# Problem statement
Copy every line below word for word, but leave the pictures out of your copy.

# Dataset records

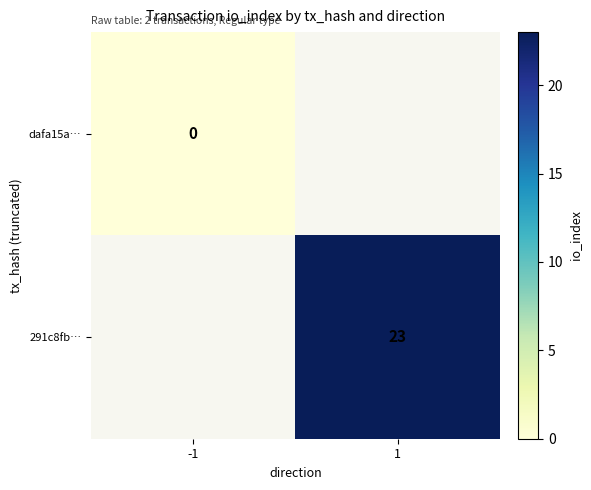

Is it true that 291c8fb… equals 31 at 1?

False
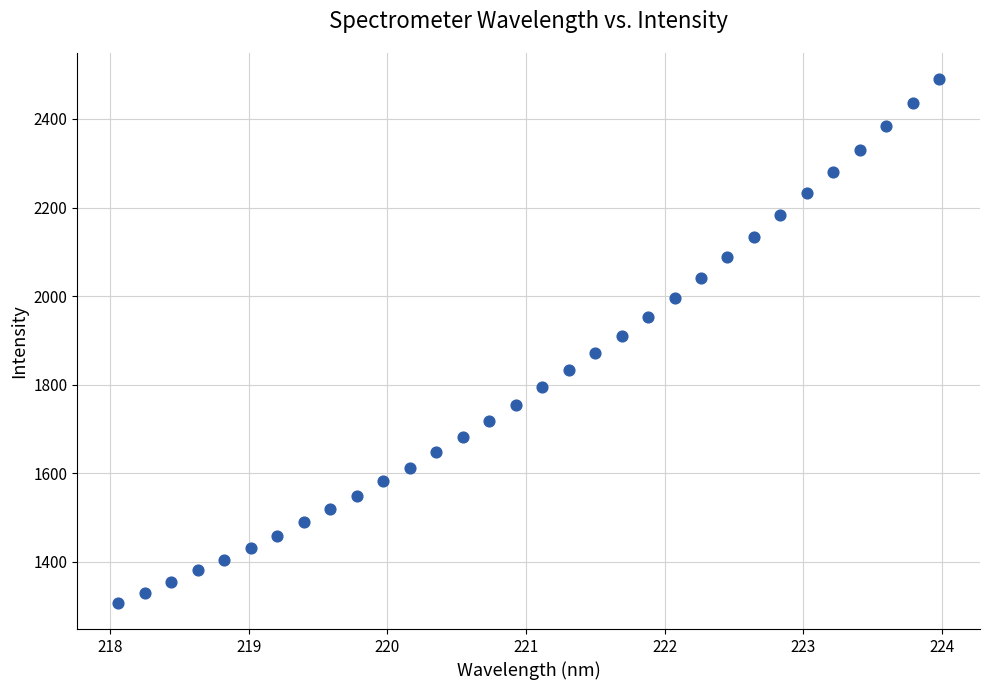

What is the range of X values (max minus min)?

5.9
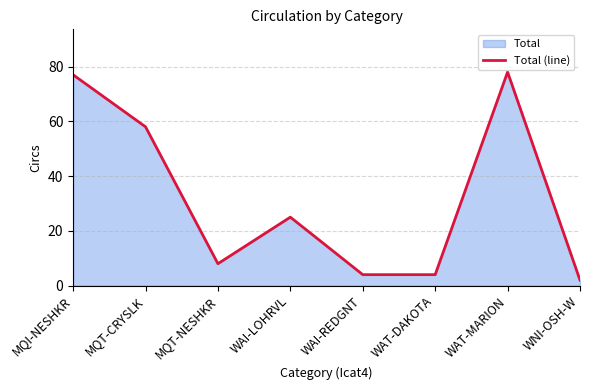

What is the change in value from MQT-NESHKR to WNI-OSH-W?

-6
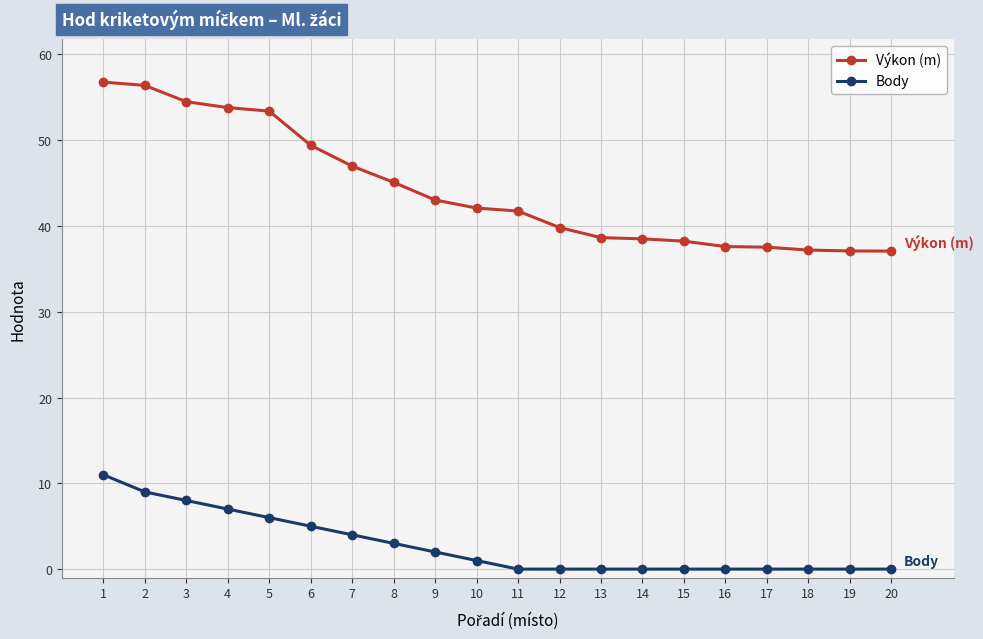

What is the sum of the Body values at 2 and 17?

9.0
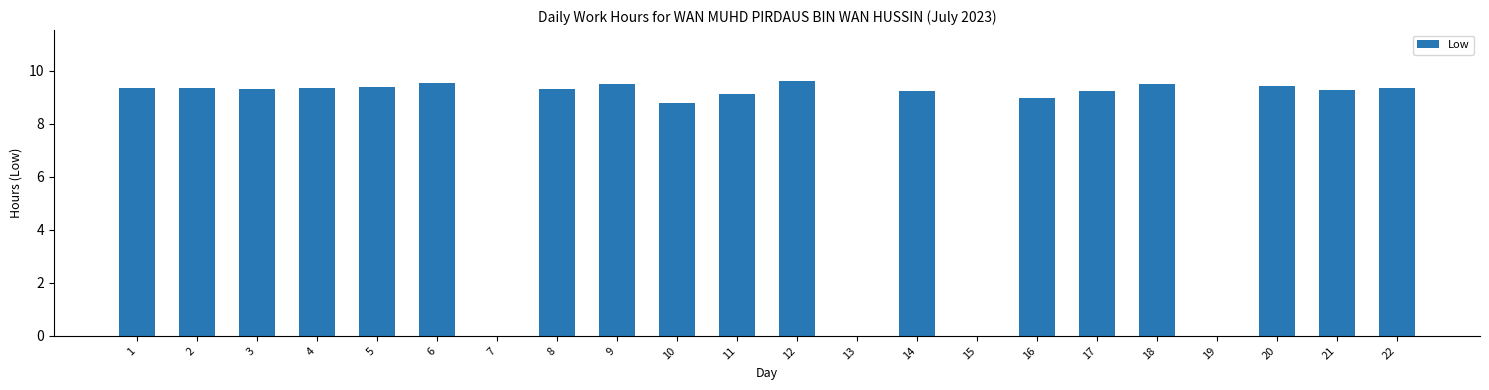

What is the difference between the values at 9 and 16?

0.5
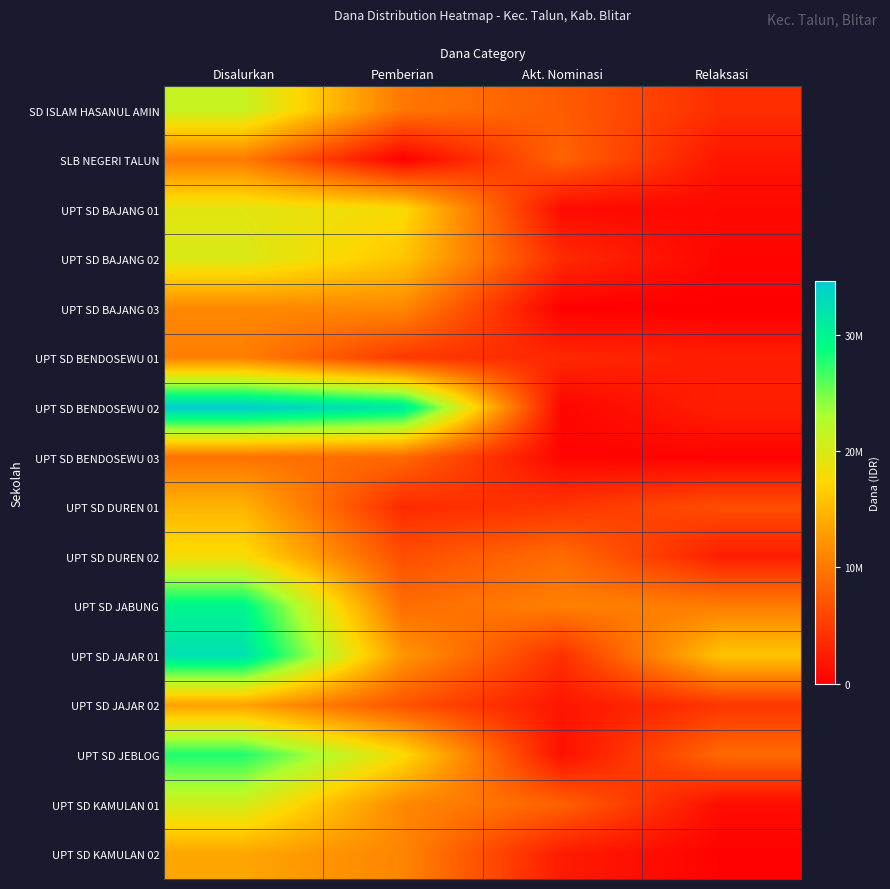

Reading left to right, what are all the values shown in this chart?

SD ISLAM HASANUL AMIN: Disalurkan=21375000	Pemberian=9900000	Akt. Nominasi=7650000	Relaksasi=3825000
SLB NEGERI TALUN: Disalurkan=10125000	Pemberian=0	Akt. Nominasi=8325000	Relaksasi=1800000
UPT SD BAJANG 01: Disalurkan=19350000	Pemberian=17775000	Akt. Nominasi=900000	Relaksasi=675000
UPT SD BAJANG 02: Disalurkan=20025000	Pemberian=15975000	Akt. Nominasi=3600000	Relaksasi=450000
UPT SD BAJANG 03: Disalurkan=11250000	Pemberian=11250000	Akt. Nominasi=0	Relaksasi=0
UPT SD BENDOSEWU 01: Disalurkan=10575000	Pemberian=4725000	Akt. Nominasi=3375000	Relaksasi=2475000
UPT SD BENDOSEWU 02: Disalurkan=34650000	Pemberian=31500000	Akt. Nominasi=450000	Relaksasi=2700000
UPT SD BENDOSEWU 03: Disalurkan=9450000	Pemberian=8775000	Akt. Nominasi=450000	Relaksasi=225000
UPT SD DUREN 01: Disalurkan=14625000	Pemberian=3600000	Akt. Nominasi=4500000	Relaksasi=6525000
UPT SD DUREN 02: Disalurkan=18000000	Pemberian=6525000	Akt. Nominasi=9000000	Relaksasi=2475000
UPT SD JABUNG: Disalurkan=29925000	Pemberian=9000000	Akt. Nominasi=10575000	Relaksasi=10350000
UPT SD JAJAR 01: Disalurkan=32400000	Pemberian=12375000	Akt. Nominasi=4050000	Relaksasi=15975000
UPT SD JAJAR 02: Disalurkan=13275000	Pemberian=6975000	Akt. Nominasi=1800000	Relaksasi=4500000
UPT SD JEBLOG: Disalurkan=27900000	Pemberian=17775000	Akt. Nominasi=1350000	Relaksasi=8775000
UPT SD KAMULAN 01: Disalurkan=20475000	Pemberian=11250000	Akt. Nominasi=8100000	Relaksasi=1125000
UPT SD KAMULAN 02: Disalurkan=13500000	Pemberian=11025000	Akt. Nominasi=2250000	Relaksasi=225000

# Response to this exercise
Is it true that 291c8fb… equals 31 at 1?

False

What is the range of X values (max minus min)?

5.9

What is the change in value from MQT-NESHKR to WNI-OSH-W?

-6

What is the sum of the Body values at 2 and 17?

9.0

What is the difference between the values at 9 and 16?

0.5

Reading left to right, what are all the values shown in this chart?

SD ISLAM HASANUL AMIN: Disalurkan=21375000	Pemberian=9900000	Akt. Nominasi=7650000	Relaksasi=3825000
SLB NEGERI TALUN: Disalurkan=10125000	Pemberian=0	Akt. Nominasi=8325000	Relaksasi=1800000
UPT SD BAJANG 01: Disalurkan=19350000	Pemberian=17775000	Akt. Nominasi=900000	Relaksasi=675000
UPT SD BAJANG 02: Disalurkan=20025000	Pemberian=15975000	Akt. Nominasi=3600000	Relaksasi=450000
UPT SD BAJANG 03: Disalurkan=11250000	Pemberian=11250000	Akt. Nominasi=0	Relaksasi=0
UPT SD BENDOSEWU 01: Disalurkan=10575000	Pemberian=4725000	Akt. Nominasi=3375000	Relaksasi=2475000
UPT SD BENDOSEWU 02: Disalurkan=34650000	Pemberian=31500000	Akt. Nominasi=450000	Relaksasi=2700000
UPT SD BENDOSEWU 03: Disalurkan=9450000	Pemberian=8775000	Akt. Nominasi=450000	Relaksasi=225000
UPT SD DUREN 01: Disalurkan=14625000	Pemberian=3600000	Akt. Nominasi=4500000	Relaksasi=6525000
UPT SD DUREN 02: Disalurkan=18000000	Pemberian=6525000	Akt. Nominasi=9000000	Relaksasi=2475000
UPT SD JABUNG: Disalurkan=29925000	Pemberian=9000000	Akt. Nominasi=10575000	Relaksasi=10350000
UPT SD JAJAR 01: Disalurkan=32400000	Pemberian=12375000	Akt. Nominasi=4050000	Relaksasi=15975000
UPT SD JAJAR 02: Disalurkan=13275000	Pemberian=6975000	Akt. Nominasi=1800000	Relaksasi=4500000
UPT SD JEBLOG: Disalurkan=27900000	Pemberian=17775000	Akt. Nominasi=1350000	Relaksasi=8775000
UPT SD KAMULAN 01: Disalurkan=20475000	Pemberian=11250000	Akt. Nominasi=8100000	Relaksasi=1125000
UPT SD KAMULAN 02: Disalurkan=13500000	Pemberian=11025000	Akt. Nominasi=2250000	Relaksasi=225000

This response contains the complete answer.